Because the metaverse is also another way to create, sell and experiment with content and applications. However, the potential seems there. “Every year that is about 54 billion dollars [déjà] spent on virtual goods, almost double the amount to buy music,” the report from financial holding company JPMorgan said. Opportunities in the Metaverse: How Companies Can Explore the Metaverse and Beat the Hype vs. reality “.
JPMorgan began positioning itself on the metaverse in February by opening its Onyx lounge in Decentraland – one of the first virtual reality platforms where users can buy virtual land using NFTs (which are backed by Ethereum). In January 2022, Carrefour bought a piece of land on Decentraland (for €300,000).
As Gartner’s Marty Resnick reminds us, most businesses have two presences: one in the real world (store, office, etc.) and one online. According to him, “the best possible recommendation for CIOs today is this: be prepared to add a third site [le métavers] to your physical sites and your websites”.
This – still relative – intensification of the activity of groups in metaverses indicates that at least some companies attach importance to it.
Here are some use cases of a metaverse that CIOs may consider in the more or less near future:
- compelling entertainment
- commercial activities (virtual stores, etc.)
- improving training
- improved CX
- more staff
- advertising, branding and marketing (by analyzing customer data in the metaverse)
- digital locations
- new sources of income (sales of virtual objects, etc.)
- compelling hybrid work
What are the risks and limits of metaverses?

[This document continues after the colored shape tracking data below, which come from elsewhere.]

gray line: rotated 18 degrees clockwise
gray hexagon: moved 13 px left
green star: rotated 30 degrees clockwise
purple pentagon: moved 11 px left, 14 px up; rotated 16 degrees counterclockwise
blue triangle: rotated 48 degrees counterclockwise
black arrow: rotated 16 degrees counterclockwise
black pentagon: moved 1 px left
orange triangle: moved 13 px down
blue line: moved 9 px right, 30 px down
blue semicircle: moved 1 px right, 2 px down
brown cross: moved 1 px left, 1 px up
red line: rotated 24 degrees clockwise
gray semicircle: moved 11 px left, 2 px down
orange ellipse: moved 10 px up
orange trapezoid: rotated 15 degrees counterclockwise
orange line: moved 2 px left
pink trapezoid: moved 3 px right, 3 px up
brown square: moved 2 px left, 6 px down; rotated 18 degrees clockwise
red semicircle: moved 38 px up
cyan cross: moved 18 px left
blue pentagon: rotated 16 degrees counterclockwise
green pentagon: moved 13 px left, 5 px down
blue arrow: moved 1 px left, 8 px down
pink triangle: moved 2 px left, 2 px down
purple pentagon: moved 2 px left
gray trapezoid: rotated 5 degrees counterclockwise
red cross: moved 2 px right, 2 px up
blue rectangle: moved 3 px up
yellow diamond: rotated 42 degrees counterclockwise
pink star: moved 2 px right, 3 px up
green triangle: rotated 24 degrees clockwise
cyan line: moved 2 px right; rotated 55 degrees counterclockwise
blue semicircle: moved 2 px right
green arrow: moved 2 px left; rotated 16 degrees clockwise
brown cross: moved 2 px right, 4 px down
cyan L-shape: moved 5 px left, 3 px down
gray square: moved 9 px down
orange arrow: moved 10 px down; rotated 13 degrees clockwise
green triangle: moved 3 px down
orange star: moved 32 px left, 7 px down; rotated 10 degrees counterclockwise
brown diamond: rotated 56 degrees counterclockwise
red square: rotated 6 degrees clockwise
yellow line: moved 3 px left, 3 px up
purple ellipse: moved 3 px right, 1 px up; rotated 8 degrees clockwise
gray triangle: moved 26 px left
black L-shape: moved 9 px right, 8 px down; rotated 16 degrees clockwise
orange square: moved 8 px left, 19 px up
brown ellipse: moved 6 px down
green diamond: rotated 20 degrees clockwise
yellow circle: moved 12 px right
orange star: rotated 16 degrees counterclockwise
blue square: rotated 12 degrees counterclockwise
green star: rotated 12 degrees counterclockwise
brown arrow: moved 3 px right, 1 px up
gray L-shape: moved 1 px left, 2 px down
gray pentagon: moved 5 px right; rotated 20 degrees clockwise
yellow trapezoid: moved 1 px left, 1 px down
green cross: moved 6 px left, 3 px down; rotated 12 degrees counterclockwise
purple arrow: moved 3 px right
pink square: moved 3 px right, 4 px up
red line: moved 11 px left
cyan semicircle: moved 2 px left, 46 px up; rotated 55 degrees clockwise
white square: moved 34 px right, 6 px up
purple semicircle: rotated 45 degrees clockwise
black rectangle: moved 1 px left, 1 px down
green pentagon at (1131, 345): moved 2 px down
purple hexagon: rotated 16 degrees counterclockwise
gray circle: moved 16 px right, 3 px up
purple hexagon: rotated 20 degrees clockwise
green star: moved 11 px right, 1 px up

No innovation is without risk. Metaverses are no exception. Here is a short list of pitfalls to be aware of to avoid:
- environmental concerns;
- cybersecurity issues;
- legal issues;
- harassment of all forms;
- confidentiality issues;
- scam;
- disinformation;
- effects on mental health (decreased self-esteem; increased sense of isolation).
Likewise, the metaverse creates new considerations about compliance issues, data privacy, risk, and security requirements.
At the same time, concerns about environmental sustainability are increasing. A metaverse can be computationally intensive to generate a huge 3D space. And if it’s based on a blockchain, some of them are particularly energy intensive. So this or these new spaces can have a significant carbon impact.